TASK DETAILS » What you give back must match the records below exactly, apart from the pictures, which are omitted.

——

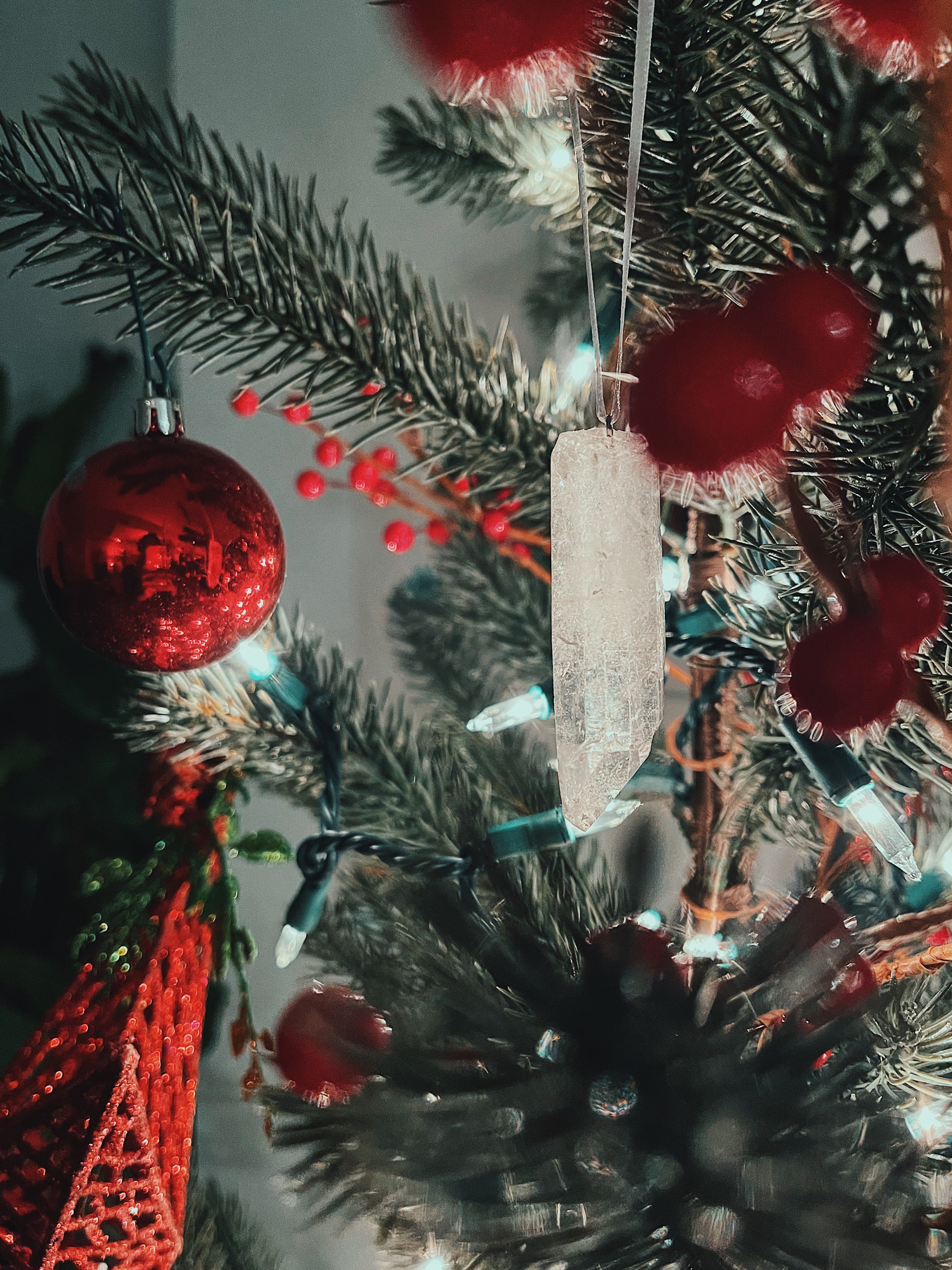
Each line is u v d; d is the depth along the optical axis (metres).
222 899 0.34
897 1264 0.20
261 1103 0.30
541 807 0.36
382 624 0.52
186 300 0.31
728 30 0.21
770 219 0.21
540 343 0.49
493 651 0.46
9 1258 0.27
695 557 0.31
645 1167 0.22
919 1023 0.27
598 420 0.22
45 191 0.29
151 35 0.48
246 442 0.50
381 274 0.37
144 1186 0.26
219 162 0.47
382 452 0.37
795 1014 0.23
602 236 0.31
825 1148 0.22
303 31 0.47
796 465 0.21
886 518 0.22
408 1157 0.23
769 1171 0.21
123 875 0.37
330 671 0.43
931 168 0.19
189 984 0.31
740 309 0.18
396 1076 0.24
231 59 0.47
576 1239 0.22
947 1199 0.25
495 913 0.28
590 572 0.21
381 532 0.52
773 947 0.24
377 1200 0.25
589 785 0.22
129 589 0.27
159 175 0.33
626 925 0.25
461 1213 0.22
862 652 0.19
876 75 0.19
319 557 0.51
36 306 0.52
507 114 0.22
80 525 0.27
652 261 0.26
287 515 0.51
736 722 0.34
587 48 0.19
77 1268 0.26
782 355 0.17
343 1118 0.26
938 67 0.18
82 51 0.47
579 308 0.44
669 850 0.35
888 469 0.21
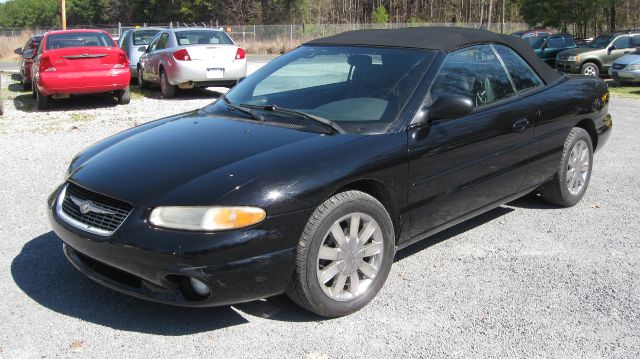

——

OUTPUT FOR THIS TASK »
Each line is u v d; d is the depth along the optical axis (metres).
222 899 0.34
897 1264 0.20
261 1103 0.30
541 807 0.36
382 624 0.52
186 300 0.31
728 30 0.21
770 219 0.21
540 343 0.49
493 651 0.46
9 1258 0.27
695 557 0.31
645 1167 0.22
919 1023 0.27
598 420 0.22
45 191 0.29
151 35 0.48
246 442 0.50
381 274 0.37
144 1186 0.26
219 162 0.47
382 452 0.37
795 1014 0.23
602 236 0.31
825 1148 0.22
303 31 0.47
796 465 0.21
886 518 0.22
408 1157 0.23
769 1171 0.21
123 875 0.37
330 671 0.43
931 168 0.19
189 984 0.31
740 309 0.18
396 1076 0.24
231 59 0.47
576 1239 0.22
947 1199 0.25
495 913 0.28
590 572 0.21
381 532 0.52
773 947 0.24
377 1200 0.25
589 785 0.22
129 589 0.27
159 175 0.33
626 925 0.25
461 1213 0.22
862 652 0.19
876 75 0.19
319 557 0.51
36 306 0.52
507 114 0.22
80 525 0.27
652 261 0.26
287 515 0.51
736 722 0.34
587 48 0.19
77 1268 0.26
782 355 0.17
343 1118 0.26
938 67 0.18
82 51 0.47
579 308 0.44
669 850 0.35
888 469 0.21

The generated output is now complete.